Last Friday I met with one of the founders, David Douglas, of Yolobe Inc. at 1871 in Chicago. It was a great meeting. A student of mine (Matt S.) actually left school early to meet with him before I did. It was a great lesson to Matt and I on many levels.
Last Friday was the last day of school before spring break. While many students were trying to leave school to go home or on trips, Matt had left school early. He didn’t leave early to get a head start on his break or to skip school. He left to meet a David to network and learn more about it. Matt put a suit on and drove into Chicago in major traffic on a Friday afternoon just to expand his network. To me, Matt is an amazing student. He is driven to succeed. Matt knows it takes hard work, taking risks and facing failures to succeed.
"Matt put a suit on and drove into Chicago in major traffic on a Friday afternoon just to expand his network."
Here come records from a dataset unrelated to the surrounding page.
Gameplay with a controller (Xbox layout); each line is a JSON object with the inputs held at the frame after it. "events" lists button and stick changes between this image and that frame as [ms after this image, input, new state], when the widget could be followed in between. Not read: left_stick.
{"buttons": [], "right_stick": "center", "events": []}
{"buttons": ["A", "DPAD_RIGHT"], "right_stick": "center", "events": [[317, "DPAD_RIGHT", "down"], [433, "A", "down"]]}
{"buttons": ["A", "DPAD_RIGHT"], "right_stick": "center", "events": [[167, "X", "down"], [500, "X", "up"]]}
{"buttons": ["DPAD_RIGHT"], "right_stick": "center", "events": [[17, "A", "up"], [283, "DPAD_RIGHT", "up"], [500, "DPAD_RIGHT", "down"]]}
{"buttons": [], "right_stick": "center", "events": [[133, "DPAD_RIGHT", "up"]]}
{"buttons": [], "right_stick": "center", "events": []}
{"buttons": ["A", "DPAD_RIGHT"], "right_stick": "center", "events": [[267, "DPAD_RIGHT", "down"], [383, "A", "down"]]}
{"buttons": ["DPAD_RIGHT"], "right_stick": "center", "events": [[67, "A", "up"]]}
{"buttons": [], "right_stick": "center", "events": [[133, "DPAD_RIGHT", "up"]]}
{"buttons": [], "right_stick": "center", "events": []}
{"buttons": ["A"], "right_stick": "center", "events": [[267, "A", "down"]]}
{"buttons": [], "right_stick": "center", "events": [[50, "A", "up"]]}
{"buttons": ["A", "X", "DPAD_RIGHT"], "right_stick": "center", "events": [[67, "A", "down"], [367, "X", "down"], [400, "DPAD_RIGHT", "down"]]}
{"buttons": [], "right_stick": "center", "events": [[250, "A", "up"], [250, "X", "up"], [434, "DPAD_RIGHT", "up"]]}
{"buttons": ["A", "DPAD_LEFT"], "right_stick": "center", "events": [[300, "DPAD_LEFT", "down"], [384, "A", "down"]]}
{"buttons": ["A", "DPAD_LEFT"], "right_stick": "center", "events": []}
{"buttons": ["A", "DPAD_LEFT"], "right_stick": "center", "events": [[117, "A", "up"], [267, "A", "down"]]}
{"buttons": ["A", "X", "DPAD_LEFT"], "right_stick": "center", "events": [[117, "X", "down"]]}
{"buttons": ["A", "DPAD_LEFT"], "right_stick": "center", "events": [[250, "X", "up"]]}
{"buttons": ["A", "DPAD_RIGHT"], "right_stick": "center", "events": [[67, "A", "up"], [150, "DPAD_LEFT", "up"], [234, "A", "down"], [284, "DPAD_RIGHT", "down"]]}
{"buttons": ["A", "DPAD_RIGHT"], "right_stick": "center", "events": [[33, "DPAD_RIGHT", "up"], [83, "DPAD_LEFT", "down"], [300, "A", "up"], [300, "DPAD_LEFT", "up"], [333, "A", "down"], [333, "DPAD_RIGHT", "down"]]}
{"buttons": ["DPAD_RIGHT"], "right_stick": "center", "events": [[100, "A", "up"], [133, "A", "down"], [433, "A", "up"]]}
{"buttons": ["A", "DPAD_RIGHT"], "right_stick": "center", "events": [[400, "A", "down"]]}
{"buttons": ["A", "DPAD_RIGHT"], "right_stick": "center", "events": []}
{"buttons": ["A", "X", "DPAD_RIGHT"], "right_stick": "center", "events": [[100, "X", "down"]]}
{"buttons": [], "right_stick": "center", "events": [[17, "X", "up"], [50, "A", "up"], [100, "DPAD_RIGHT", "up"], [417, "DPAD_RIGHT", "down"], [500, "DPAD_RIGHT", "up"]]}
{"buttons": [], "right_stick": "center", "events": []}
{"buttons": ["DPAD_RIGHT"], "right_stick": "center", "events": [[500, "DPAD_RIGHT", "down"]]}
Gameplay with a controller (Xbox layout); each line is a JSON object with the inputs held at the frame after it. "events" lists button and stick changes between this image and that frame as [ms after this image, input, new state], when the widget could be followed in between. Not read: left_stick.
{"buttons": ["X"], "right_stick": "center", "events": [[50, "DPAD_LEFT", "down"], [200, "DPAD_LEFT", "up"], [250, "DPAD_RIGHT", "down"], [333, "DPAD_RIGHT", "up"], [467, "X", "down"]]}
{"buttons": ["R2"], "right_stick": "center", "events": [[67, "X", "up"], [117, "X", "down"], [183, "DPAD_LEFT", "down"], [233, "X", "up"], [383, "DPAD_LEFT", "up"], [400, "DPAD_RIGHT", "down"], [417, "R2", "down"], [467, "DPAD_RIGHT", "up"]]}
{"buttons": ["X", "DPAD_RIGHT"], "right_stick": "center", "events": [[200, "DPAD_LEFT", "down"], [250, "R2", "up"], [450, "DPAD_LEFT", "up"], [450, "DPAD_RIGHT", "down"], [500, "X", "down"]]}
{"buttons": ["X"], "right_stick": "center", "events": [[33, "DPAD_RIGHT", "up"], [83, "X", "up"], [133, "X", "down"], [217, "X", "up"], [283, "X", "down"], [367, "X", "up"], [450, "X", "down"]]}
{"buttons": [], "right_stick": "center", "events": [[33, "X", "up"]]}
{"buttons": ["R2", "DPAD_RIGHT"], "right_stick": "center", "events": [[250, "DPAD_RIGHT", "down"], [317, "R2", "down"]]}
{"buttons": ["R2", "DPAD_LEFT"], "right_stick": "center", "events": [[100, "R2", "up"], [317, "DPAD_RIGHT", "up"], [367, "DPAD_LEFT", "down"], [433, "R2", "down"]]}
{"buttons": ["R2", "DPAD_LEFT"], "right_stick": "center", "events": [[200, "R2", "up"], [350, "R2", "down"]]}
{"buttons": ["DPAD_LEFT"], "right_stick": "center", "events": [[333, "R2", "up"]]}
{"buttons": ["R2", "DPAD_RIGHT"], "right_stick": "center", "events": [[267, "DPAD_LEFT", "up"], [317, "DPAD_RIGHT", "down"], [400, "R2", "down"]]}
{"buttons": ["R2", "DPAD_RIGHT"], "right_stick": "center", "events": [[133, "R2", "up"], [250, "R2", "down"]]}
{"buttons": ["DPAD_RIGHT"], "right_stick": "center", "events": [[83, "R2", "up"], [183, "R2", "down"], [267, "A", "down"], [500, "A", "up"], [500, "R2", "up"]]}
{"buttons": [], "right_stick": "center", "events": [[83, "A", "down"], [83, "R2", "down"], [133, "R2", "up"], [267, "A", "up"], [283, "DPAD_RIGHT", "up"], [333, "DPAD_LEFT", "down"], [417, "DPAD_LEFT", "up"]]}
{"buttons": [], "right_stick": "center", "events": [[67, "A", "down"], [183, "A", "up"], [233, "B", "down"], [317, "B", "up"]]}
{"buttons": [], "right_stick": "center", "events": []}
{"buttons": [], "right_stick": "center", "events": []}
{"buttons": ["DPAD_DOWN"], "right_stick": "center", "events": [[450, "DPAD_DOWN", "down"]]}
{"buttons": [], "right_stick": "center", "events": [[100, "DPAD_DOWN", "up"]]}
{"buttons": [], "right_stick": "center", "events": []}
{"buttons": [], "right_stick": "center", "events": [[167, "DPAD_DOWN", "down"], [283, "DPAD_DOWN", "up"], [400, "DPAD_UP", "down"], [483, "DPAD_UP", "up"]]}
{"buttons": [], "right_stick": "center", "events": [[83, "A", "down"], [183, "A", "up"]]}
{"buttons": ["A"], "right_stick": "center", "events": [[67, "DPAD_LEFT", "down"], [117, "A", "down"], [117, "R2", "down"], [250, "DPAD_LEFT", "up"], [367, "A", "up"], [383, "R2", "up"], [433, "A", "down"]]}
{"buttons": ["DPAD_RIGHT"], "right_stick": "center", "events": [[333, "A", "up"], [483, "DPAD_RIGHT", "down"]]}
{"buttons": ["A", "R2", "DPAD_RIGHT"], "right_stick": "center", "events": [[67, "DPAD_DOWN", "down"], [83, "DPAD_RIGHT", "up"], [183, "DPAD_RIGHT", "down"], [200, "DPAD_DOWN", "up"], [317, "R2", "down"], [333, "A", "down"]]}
By the time I had arrived, Matt and David had already talked for an hour about Matt’s project and meeting major players in the industry including a co-founder of 1871. Matt was beaming with excitement. I couldn’t help thinking of all the other students missing this moment. Do students even understand this type of networking is possible let alone essential? Do they know this hard work and persistence is going to catapult Matt into the ranks of professionals? Do they even care?
"Do students even understand this type of networking is possible let alone essential?"
As I met with David, Matt stayed with us. It was great having a student with me while I was learning about David’s business. What better way to show a student how to network than to have them actually do it… without the teacher! It was a powerful lesson. After the meeting, Matt and I chatted outside. We were both beaming with optimism. We both shared a successful networking meeting that will definitely open new opportunities for both of us. As we parted ways, I told Matt how proud I was of him. He told me to have a great break and went off to his car.
"What better way to show a student how to network than to have them actually do it… without the teacher!"
As I rode the L home, I thought about better ways new ways to teach our students to network. In my own experiences in high school and college, networking was not something I really understood. I certainly didn’t know the power of it. I am about to change that for current students now!